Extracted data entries
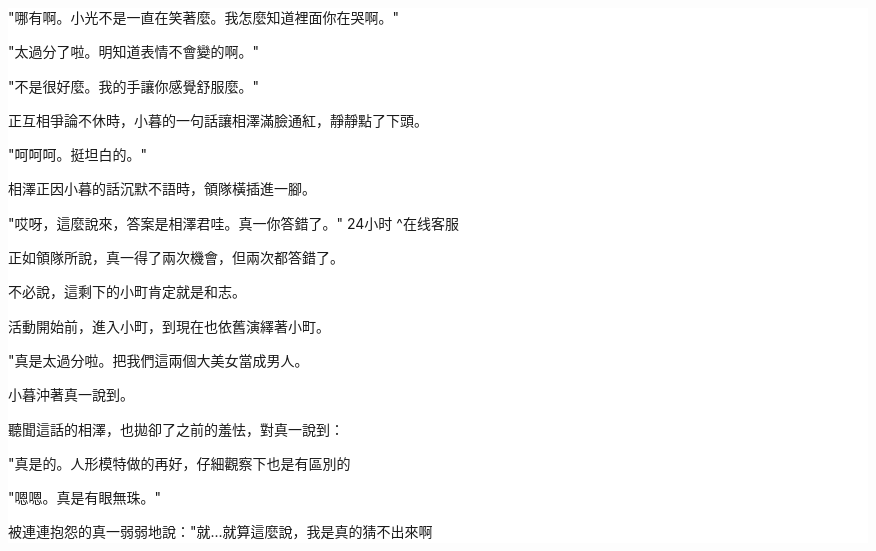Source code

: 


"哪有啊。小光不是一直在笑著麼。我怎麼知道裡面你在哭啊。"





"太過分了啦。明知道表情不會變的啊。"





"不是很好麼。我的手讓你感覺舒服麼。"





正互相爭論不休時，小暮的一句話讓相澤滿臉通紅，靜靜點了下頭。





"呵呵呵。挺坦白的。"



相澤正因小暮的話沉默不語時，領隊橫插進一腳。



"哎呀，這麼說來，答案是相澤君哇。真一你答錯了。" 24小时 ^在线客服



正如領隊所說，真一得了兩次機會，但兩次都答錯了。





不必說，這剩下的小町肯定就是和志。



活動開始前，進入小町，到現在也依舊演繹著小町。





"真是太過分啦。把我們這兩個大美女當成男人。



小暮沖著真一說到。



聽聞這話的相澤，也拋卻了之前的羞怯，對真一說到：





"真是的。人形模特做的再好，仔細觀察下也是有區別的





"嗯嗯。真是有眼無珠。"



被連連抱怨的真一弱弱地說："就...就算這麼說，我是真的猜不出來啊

What the task requires
Can you copy out the text of the records above word for word, leaving out the pictures?

Exercise output
Source code

: 


"哪有啊。小光不是一直在笑著麼。我怎麼知道裡面你在哭啊。"





"太過分了啦。明知道表情不會變的啊。"





"不是很好麼。我的手讓你感覺舒服麼。"





正互相爭論不休時，小暮的一句話讓相澤滿臉通紅，靜靜點了下頭。





"呵呵呵。挺坦白的。"



相澤正因小暮的話沉默不語時，領隊橫插進一腳。



"哎呀，這麼說來，答案是相澤君哇。真一你答錯了。" 24小时 ^在线客服



正如領隊所說，真一得了兩次機會，但兩次都答錯了。





不必說，這剩下的小町肯定就是和志。



活動開始前，進入小町，到現在也依舊演繹著小町。





"真是太過分啦。把我們這兩個大美女當成男人。



小暮沖著真一說到。



聽聞這話的相澤，也拋卻了之前的羞怯，對真一說到：





"真是的。人形模特做的再好，仔細觀察下也是有區別的





"嗯嗯。真是有眼無珠。"



被連連抱怨的真一弱弱地說："就...就算這麼說，我是真的猜不出來啊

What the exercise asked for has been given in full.